◆ Task details ◆
Please write out the passage of the War of 1812 text below that opens with the words containing "The War of 1812" and closes with "challenge Great Britain.", copying it word for word.

◆ Source text ◆
----
The War of 1812

  • The Napoleonic Wars Begin

    The Napoleonic Wars Begin
    A conflict between Britain and France that led to each of the two warring nations preventing The United States from trading with the other.
  • The Battle of Trafalgar

    The Battle of Trafalgar
    The British fleet completely destroys the French navy. After this event, Napoleon is unable to use France's naval power to challenge Great Britain.
  • The Berlin Decree

    The Berlin Decree
    Since Napoleon cannot challenge the British in a naval war, he tries to challenge the British with another approach: blocking British trade with the rest of the world. This decree is part of the "Continental System," and declares that France will seize any foreign ships sailing to British forts.
  • The Chesapeake-Leopard Incident

    The Chesapeake-Leopard Incident
    An American ship, The Chesapeake, was attacked and seized by The Leopard, a British ship. The boarding party of The Leopard captures four men from The Chesapeake, and one of these men ends up dying. This leads to public outcry against the British in America, calling for revenge.
  • The Milan Decree

    The Milan Decree
    Since Napoleon cannot challenge the British in a naval war, he tries to challenge the British with another approach: blocking British trade with the rest of the world. This decree is part of the "Continental System," and declares that France will seize any foreign ships sailing to British forts.
  • The Embargo Act

    The Embargo Act
    An act enacted by Thomas Jefferson that bans all U.S. trade with foreign nations. This is put into effect in order to stop the problems of British and French impressment. Although the act leads to a nationwide depression, it also spurs The Industrial Revolution.
  • The Non-Intercourse Act

    The Non-Intercourse Act
    This act was signed by Thomas Jefferson shortly before his presidency ended. This act replaced The Embargo Act, and opened up trade with all countries except Britain and France, as those were the two countries that were giving America all of its problems.
  • The Inauguration of James Madison

    The Inauguration of James Madison
    James Madison is inaugurated as president of The United States of America. He would be the leader of the country from this point until the end of the war and beyond.
  • The 1810 Elections

    The 1810 Elections
    During these elections, which took place on different days between April 24 1810 and August 2 1811, many representatives eager for war were voted into congress, including John C. Calhoun and Speaker of the House Henry Clay. These representatives came to be known as "War Hawks". They were major influencers in the eventual American declaration of war against Great Britain.
----
◆ Data for review ◆
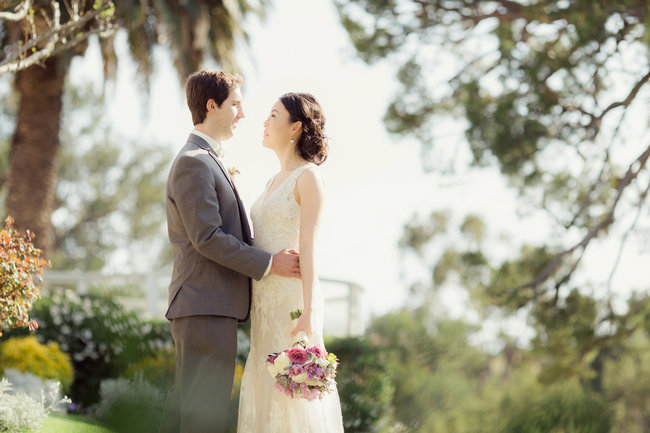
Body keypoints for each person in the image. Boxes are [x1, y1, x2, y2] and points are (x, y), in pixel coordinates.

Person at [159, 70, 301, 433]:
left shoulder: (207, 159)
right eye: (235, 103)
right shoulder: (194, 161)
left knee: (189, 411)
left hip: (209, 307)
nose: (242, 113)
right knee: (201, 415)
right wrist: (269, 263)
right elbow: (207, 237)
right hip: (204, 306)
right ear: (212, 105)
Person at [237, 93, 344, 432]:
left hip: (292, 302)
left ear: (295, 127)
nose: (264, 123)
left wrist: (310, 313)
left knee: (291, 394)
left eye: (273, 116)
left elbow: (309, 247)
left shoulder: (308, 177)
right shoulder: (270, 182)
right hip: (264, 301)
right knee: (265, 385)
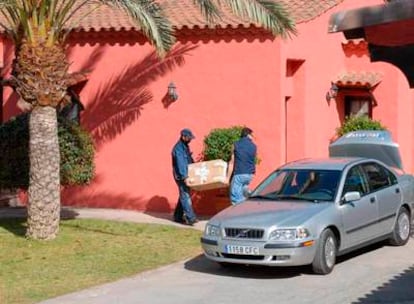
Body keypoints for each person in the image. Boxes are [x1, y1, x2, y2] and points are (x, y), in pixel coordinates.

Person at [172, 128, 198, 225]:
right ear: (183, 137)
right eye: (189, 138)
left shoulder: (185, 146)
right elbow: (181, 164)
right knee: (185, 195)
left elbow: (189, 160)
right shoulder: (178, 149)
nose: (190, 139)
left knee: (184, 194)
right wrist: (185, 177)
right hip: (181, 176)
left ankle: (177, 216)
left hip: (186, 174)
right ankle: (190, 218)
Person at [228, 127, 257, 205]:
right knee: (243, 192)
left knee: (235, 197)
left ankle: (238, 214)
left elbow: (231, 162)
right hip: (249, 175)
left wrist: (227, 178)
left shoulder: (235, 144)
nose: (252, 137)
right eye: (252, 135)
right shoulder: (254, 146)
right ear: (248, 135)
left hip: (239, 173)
----
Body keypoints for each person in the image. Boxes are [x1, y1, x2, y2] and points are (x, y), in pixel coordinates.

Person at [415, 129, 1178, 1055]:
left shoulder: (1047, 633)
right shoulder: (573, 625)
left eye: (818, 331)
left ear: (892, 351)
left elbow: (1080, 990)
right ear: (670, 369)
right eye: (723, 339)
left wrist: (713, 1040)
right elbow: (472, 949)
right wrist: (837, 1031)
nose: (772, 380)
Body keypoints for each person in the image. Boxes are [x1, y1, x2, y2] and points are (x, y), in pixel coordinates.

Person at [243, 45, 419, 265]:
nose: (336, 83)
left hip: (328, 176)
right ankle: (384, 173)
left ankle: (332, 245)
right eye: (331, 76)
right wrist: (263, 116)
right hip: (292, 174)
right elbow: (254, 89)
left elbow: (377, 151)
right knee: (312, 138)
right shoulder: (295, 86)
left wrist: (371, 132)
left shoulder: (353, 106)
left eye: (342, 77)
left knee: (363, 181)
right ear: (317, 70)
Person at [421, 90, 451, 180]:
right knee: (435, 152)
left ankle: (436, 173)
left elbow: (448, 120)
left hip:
----
◆ Result below ◆
The War of 1812

  • The Napoleonic Wars Begin

    The Napoleonic Wars Begin
    A conflict between Britain and France that led to each of the two warring nations preventing The United States from trading with the other.
  • The Battle of Trafalgar

    The Battle of Trafalgar
    The British fleet completely destroys the French navy. After this event, Napoleon is unable to use France's naval power to challenge Great Britain.